The basic problem is that NumPy doesn't understand the concept of stripping quotes (whereas the csv module does). When you say delimiter='","', you're telling NumPy that the column delimiter is literally a quoted comma, i.e. the quotes are around the comma, not the value, so the extra quotes you get on he first and last columns are expected.
Looking at the function docs, I think you'll need to set the converters parameter to strip quotes for you (the default does not):
import re
import numpy as np
fieldFilter = re.compile(r'^"?([^"]*)"?$')
def filterTheField(s):
m = fieldFilter.match(s.strip())
if m:
return float(m.group(1))
else:
return 0.0 # or whatever default
#...
# Yes, sorry, you have to know the number of columns, since the NumPy docs
# don't say you can specify a default converter for all columns.

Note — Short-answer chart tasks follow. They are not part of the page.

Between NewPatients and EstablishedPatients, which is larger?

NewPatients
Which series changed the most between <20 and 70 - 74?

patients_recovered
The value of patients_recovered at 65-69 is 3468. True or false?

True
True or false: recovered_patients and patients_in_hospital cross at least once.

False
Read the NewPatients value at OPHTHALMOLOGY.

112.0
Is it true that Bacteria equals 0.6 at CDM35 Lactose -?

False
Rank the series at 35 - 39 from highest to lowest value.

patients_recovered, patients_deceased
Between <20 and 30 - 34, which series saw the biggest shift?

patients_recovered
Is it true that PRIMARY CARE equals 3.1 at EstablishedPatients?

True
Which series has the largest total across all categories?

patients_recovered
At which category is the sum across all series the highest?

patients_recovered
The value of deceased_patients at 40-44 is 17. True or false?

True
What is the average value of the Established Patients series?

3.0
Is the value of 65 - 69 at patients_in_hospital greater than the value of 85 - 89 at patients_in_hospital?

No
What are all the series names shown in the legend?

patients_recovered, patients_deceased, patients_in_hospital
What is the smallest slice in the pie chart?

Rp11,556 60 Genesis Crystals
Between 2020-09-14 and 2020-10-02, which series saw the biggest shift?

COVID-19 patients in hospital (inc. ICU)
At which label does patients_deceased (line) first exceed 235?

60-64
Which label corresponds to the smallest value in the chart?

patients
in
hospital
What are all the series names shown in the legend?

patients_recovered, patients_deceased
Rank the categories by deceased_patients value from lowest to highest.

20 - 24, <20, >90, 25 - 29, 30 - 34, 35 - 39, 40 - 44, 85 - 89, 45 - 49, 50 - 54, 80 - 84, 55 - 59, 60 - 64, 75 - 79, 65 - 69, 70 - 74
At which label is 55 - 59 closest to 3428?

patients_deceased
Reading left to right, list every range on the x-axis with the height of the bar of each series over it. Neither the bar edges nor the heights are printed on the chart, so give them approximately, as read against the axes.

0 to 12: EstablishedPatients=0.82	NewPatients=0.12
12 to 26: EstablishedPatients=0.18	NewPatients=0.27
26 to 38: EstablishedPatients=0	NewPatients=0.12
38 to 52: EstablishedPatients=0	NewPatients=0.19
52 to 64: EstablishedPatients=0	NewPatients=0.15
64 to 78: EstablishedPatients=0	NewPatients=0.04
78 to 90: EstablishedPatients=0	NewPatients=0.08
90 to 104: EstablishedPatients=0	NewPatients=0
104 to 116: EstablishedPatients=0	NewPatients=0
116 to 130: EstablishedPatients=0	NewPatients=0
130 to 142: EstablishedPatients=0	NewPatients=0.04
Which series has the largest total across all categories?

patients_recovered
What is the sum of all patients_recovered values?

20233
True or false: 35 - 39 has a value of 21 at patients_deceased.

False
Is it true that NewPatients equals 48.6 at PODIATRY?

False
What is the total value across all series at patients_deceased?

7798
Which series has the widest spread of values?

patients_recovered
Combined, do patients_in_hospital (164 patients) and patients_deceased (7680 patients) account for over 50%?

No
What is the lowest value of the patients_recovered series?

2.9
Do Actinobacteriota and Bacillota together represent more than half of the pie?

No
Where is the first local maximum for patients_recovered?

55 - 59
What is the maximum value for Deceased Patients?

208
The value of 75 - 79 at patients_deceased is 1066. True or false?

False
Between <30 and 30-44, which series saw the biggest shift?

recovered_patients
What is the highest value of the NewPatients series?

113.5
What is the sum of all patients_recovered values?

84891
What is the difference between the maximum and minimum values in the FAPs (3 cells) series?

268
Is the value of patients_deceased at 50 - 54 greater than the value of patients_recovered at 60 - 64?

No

convs = dict((col, filterTheField) for col in range(numColumns))
data = np.genfromtxt(csvfile, dtype=None, delimiter=',', names=True,
converters=convs)
Or abandon np.genfromtxt() and let csv.csvreader give you the file's contents a row at a time, as lists of strings, then you just iterate through the elements and build the matrix:
reader = csv.csvreader(csvfile)
result = np.array([[float(col) for col in row] for row in reader])
# BTW, column headings are in reader.fieldnames at this point.
EDIT: Okay, so it looks like your file isn't all floats. In that case, you can set convs as needed in the genfromtxt case, or create a vector of conversion functions in the csv.csvreader case:
reader = csv.csvreader(csvfile)
converters = [datetime, float, int, float]
result = np.array([[conv(col) for col, conv in zip(row, converters)]
for row in reader])
# BTW, column headings are in reader.fieldnames at this point.
EDIT 2: Okay, variable column count... Your data source just wants to make life difficult. Luckily, we can just use magic...
reader = csv.csvreader(csvfile)
result = np.array([[magic(col) for col in row] for row in reader])
... where magic() is just a name I got off the top of my head for a function. (Psyche!)
At worst, it could be something like:
def magic(s):
if '/' in s:
return datetime(s)
elif '.' in s:
return float(s)
else:
return int(s)
Maybe NumPy has a function that takes a string and returns a single element with the right type. numpy.fromstring() looks close, but it might interpret the space in your timestamps as a column separator.
P.S. One downside with csvreader I see is that it doesn't discard comments; real csv files don't have comments.